# Wasabi Pea Gnocchi



## NaeKid (Oct 17, 2008)

I love wasabi and found Wasabi Peas ... freeze dried peas coated with a hot wasabi coating.

Just for the fun of it, I was playing on AllRecipes.com and found a Wasabi Pea Gnocchi

http://allrecipes.com/Recipe/Wasabi-Pea-Gnocchi/Detail.aspx

What is Gnocchi? It is a potato-based Italian dish. Very yummy.

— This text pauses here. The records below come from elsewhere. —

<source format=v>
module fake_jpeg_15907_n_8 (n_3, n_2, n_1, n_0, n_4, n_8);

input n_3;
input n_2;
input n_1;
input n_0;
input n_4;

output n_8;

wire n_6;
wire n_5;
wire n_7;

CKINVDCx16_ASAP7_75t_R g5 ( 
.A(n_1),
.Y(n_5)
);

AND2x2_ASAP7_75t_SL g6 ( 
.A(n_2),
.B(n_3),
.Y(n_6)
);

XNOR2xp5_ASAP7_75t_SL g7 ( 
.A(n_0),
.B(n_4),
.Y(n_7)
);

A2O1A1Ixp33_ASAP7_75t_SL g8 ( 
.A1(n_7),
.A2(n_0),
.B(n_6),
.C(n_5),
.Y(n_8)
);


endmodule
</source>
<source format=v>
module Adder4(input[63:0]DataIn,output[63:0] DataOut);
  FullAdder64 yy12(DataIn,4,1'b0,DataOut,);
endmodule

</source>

Why am I posting this here? Because I want a way to remember it and make it later! :flower:


----------



## cowboyhermit (Nov 10, 2012)

I frikkin love wasabi peas, I bought them in bulk, I ate a lot of them. 
I have been taking a break from them, but never thought of using them for cooking. Of course, I have used wasabi powder a bit.


----------



## NaeKid (Oct 17, 2008)

cowboyhermit said:


> I frikkin love wasabi peas, I bought them in bulk, I ate a lot of them.
> I have been taking a break from them, but never thought of using them for cooking. Of course, I have used wasabi powder a bit.

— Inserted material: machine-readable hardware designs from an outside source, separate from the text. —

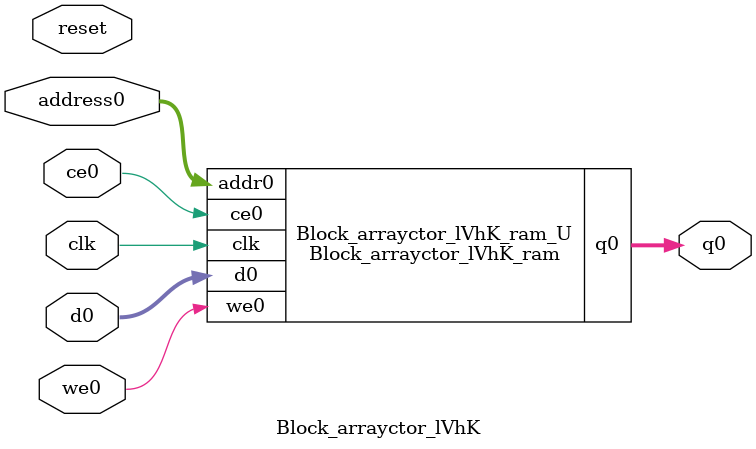
<source format=v>
`timescale 1 ns / 1 ps
module Block_arrayctor_lVhK_ram (addr0, ce0, d0, we0, q0,  clk);

parameter DWIDTH = 4;
parameter AWIDTH = 12;
parameter MEM_SIZE = 3444;

input[AWIDTH-1:0] addr0;
input ce0;
input[DWIDTH-1:0] d0;
input we0;
output reg[DWIDTH-1:0] q0;
input clk;

(* ram_style = "block" *)reg [DWIDTH-1:0] ram[0:MEM_SIZE-1];




always @(posedge clk)  
begin 
    if (ce0) begin
        if (we0) 
            ram[addr0] <= d0; 
        q0 <= ram[addr0];
    end
end


endmodule

`timescale 1 ns / 1 ps
module Block_arrayctor_lVhK(
    reset,
    clk,
    address0,
    ce0,
    we0,
    d0,
    q0);

parameter DataWidth = 32'd4;
parameter AddressRange = 32'd3444;
parameter AddressWidth = 32'd12;
input reset;
input clk;
input[AddressWidth - 1:0] address0;
input ce0;
input we0;
input[DataWidth - 1:0] d0;
output[DataWidth - 1:0] q0;



Block_arrayctor_lVhK_ram Block_arrayctor_lVhK_ram_U(
    .clk( clk ),
    .addr0( address0 ),
    .ce0( ce0 ),
    .we0( we0 ),
    .d0( d0 ),
    .q0( q0 ));

endmodule


</source>
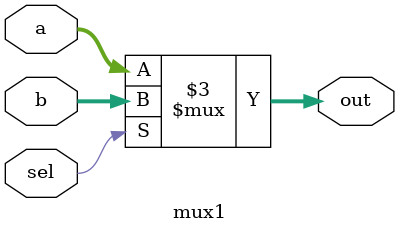
<source format=v>
`timescale 1ns / 1ps
`define n 8

module mux1 #(parameter size = 8)(a, b, sel, out);
    input [size-1:0] a, b;
    input sel;
    output reg [size-1:0] out;
    
    always @*
        if(sel)
           out = b;
        else
           out = a;
    // assign output = sel ? a : b
    
    
endmodule

</source>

I love them because they are filling, low calorie, taste awesome too! :factor10: :factor10: :factor10:

I found some wasabi powder and wanted to find some recipes for it. That is how I found that gnocchi recipe on AllRecipes.com .. artydance:


----------



## lovetogrow (Jan 25, 2011)

Never had wasabi peas but sounds like a tasty dish!

I've made this gnocchi dish and it's really good too.

http://www.foodnetwork.com/recipes/marc-forgione/gnocchi-with-brown-butter-and-sage-recipe.html


----------